> [WORK INSTRUCTION]
Extract the text from each of the entries below, reproducing every line in its original order and wording without any changes.

===== RECORDS FOR PROCESSING =====

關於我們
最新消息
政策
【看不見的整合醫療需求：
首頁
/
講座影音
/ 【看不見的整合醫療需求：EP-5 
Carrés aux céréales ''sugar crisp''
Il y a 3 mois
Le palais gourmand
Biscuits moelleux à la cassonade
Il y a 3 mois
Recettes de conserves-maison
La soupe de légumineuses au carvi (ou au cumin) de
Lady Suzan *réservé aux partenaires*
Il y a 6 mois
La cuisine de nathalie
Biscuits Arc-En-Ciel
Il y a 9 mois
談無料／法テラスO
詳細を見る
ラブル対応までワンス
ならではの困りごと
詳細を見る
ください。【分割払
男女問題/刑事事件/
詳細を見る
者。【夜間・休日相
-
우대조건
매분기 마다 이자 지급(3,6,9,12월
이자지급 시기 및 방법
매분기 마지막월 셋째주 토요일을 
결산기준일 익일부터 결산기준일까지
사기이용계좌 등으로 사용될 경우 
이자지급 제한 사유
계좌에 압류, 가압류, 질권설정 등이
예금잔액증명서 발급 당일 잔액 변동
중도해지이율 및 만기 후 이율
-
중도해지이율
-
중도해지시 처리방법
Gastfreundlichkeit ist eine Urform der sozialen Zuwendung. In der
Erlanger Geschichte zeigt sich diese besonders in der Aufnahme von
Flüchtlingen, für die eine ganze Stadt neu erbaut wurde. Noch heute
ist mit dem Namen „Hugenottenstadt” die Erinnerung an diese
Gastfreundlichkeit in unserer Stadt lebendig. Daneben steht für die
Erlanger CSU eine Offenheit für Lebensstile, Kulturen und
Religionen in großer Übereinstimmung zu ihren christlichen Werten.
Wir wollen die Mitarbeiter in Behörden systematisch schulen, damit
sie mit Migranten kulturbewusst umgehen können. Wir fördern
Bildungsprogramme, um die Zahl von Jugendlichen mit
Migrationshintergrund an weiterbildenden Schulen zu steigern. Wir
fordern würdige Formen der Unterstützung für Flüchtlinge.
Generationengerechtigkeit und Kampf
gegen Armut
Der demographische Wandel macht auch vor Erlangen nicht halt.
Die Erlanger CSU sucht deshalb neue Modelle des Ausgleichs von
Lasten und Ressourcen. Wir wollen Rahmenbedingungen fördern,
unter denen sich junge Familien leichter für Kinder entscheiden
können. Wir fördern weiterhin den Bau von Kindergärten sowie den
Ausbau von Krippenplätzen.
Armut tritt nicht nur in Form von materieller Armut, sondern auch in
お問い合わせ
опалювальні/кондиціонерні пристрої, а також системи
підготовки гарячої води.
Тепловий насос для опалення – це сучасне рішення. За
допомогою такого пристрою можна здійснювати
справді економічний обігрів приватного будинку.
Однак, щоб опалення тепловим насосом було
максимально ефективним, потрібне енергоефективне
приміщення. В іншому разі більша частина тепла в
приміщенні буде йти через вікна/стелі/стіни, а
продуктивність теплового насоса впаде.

=====

> [OUTPUT OF THE TASK]
關於我們
最新消息
政策
【看不見的整合醫療需求：
首頁
/
講座影音
/ 【看不見的整合醫療需求：EP-5 
Carrés aux céréales ''sugar crisp''
Il y a 3 mois
Le palais gourmand
Biscuits moelleux à la cassonade
Il y a 3 mois
Recettes de conserves-maison
La soupe de légumineuses au carvi (ou au cumin) de
Lady Suzan *réservé aux partenaires*
Il y a 6 mois
La cuisine de nathalie
Biscuits Arc-En-Ciel
Il y a 9 mois
談無料／法テラスO
詳細を見る
ラブル対応までワンス
ならではの困りごと
詳細を見る
ください。【分割払
男女問題/刑事事件/
詳細を見る
者。【夜間・休日相
-
우대조건
매분기 마다 이자 지급(3,6,9,12월
이자지급 시기 및 방법
매분기 마지막월 셋째주 토요일을 
결산기준일 익일부터 결산기준일까지
사기이용계좌 등으로 사용될 경우 
이자지급 제한 사유
계좌에 압류, 가압류, 질권설정 등이
예금잔액증명서 발급 당일 잔액 변동
중도해지이율 및 만기 후 이율
-
중도해지이율
-
중도해지시 처리방법
Gastfreundlichkeit ist eine Urform der sozialen Zuwendung. In der
Erlanger Geschichte zeigt sich diese besonders in der Aufnahme von
Flüchtlingen, für die eine ganze Stadt neu erbaut wurde. Noch heute
ist mit dem Namen „Hugenottenstadt” die Erinnerung an diese
Gastfreundlichkeit in unserer Stadt lebendig. Daneben steht für die
Erlanger CSU eine Offenheit für Lebensstile, Kulturen und
Religionen in großer Übereinstimmung zu ihren christlichen Werten.
Wir wollen die Mitarbeiter in Behörden systematisch schulen, damit
sie mit Migranten kulturbewusst umgehen können. Wir fördern
Bildungsprogramme, um die Zahl von Jugendlichen mit
Migrationshintergrund an weiterbildenden Schulen zu steigern. Wir
fordern würdige Formen der Unterstützung für Flüchtlinge.
Generationengerechtigkeit und Kampf
gegen Armut
Der demographische Wandel macht auch vor Erlangen nicht halt.
Die Erlanger CSU sucht deshalb neue Modelle des Ausgleichs von
Lasten und Ressourcen. Wir wollen Rahmenbedingungen fördern,
unter denen sich junge Familien leichter für Kinder entscheiden
können. Wir fördern weiterhin den Bau von Kindergärten sowie den
Ausbau von Krippenplätzen.
Armut tritt nicht nur in Form von materieller Armut, sondern auch in
お問い合わせ
опалювальні/кондиціонерні пристрої, а також системи
підготовки гарячої води.
Тепловий насос для опалення – це сучасне рішення. За
допомогою такого пристрою можна здійснювати
справді економічний обігрів приватного будинку.
Однак, щоб опалення тепловим насосом було
максимально ефективним, потрібне енергоефективне
приміщення. В іншому разі більша частина тепла в
приміщенні буде йти через вікна/стелі/стіни, а
продуктивність теплового насоса впаде.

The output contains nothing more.